J’apprécie beaucoup votre album. Certaines atmosphères me font penser à l’album «In A Room» que Roger Eno a réalisé avec Harmonia Ensemble. C’est intuitif et «impressionniste».
Je pense que, et c'est assez intéressant à constater, dès que vous sortez du rock cela devient à la fois plus difficile et plus facile de parler d'influences. Je ne connais pas personnellement ce disque mais dès que vous commencez à marier de l'électronica minimaliste, de la musique acoustique, de la musique de chambre vous pouvez établir toutes sortes de connexions parce que c'est plus une «philosophie» de composer de la musique que tout style musical spécifique. Et c'est exactement ce que j'aime de cette musique. Il y a moins de contraintes et de frontières.
De quelle façon avez-vous amorcé votre collaboration avec le quartet danois/islandais?
C'est par le biais d'une connexion avec les musiciens, la section de cordes, qui a travaillé sur «Allow Yourself». En réalité c'est un quatuor à cordes que j'ai personnellement monté pour cet album car j'avais besoin de quelque chose de spécifique que j'ai trouvé dans un élément simple et que j'ai combiné. Pour moi le piano et le quatuor à cordes sont deux éléments essentiels de la musique. Les plus beaux. Je suis donc très content de pouvoir finalement explorer cela librement au lieu de réarranger la musique pour un groupe. Je pense que cela m'a libéré et permis de trouver une identité unique et spécifique pour Nosound.
Est-ce que vous commencez à composer avec des images en tête? Comme si vous composiez de la musique pour une trame sonore imaginaire?
J'imagine toujours des choses lorsque je compose tout comme je pense à la musique lorsque je fais de la photographie ou des vidéos. Et puis dans les dernières années j'ai commencé à composer alors que j'étais en déplacement. C'est vraiment inspirant pour moi et c'est comme composer une trame sonore en temps réel à partir de ce que je regarde à ce moment-là.
Je sais qu’un réalisateur australien va utiliser certains parties de «Ends» pour la trame sonore d’un documentaire. Est-ce que vous avez eu la possibilité de voir des images auparavant pour pouvoir composer en fonction de ce documentaire?

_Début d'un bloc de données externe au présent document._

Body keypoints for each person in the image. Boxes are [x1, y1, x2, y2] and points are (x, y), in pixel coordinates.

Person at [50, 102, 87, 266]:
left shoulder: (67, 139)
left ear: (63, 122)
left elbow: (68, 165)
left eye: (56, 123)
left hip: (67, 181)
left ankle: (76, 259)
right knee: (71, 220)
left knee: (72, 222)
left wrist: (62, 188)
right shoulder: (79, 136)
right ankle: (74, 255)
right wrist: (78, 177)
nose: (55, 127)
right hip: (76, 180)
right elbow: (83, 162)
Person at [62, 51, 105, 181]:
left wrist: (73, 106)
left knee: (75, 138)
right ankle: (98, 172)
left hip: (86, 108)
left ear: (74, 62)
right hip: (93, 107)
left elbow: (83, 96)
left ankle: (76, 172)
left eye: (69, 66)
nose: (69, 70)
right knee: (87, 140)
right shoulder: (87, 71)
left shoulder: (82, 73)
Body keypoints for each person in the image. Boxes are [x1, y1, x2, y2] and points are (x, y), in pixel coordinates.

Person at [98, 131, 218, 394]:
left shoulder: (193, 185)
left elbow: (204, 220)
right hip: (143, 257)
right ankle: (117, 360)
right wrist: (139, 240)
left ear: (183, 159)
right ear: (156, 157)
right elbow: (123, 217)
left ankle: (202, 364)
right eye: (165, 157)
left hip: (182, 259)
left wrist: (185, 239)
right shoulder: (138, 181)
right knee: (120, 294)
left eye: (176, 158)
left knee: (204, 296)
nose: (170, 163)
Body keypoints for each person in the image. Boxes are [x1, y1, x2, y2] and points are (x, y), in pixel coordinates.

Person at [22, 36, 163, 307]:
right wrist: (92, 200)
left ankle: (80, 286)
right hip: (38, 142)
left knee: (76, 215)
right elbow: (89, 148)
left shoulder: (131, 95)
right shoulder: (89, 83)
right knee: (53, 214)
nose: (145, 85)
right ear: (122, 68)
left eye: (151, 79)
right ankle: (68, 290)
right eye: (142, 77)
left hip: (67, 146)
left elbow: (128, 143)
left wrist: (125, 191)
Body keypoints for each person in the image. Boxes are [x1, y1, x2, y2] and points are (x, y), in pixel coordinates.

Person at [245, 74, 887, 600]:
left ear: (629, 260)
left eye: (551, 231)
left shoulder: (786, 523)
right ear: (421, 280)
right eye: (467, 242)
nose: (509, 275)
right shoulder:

Pour ce documentaire je n'ai pas composé spécifiquement dès le début mais comme j'étais ami avec le réalisateur et que j'étais en contact avec lui durant le tournage et la réalisation nous avons commencé à en discuter à un stade pas très avancé du projet. Donc d'une certaine façon il y a une partie de la musique qui a évidemment été indirectement inspirée par le film! De par le passé j'ai déjà composé de la musique pour des films et j'aimerais en faire plus dans l'avenir!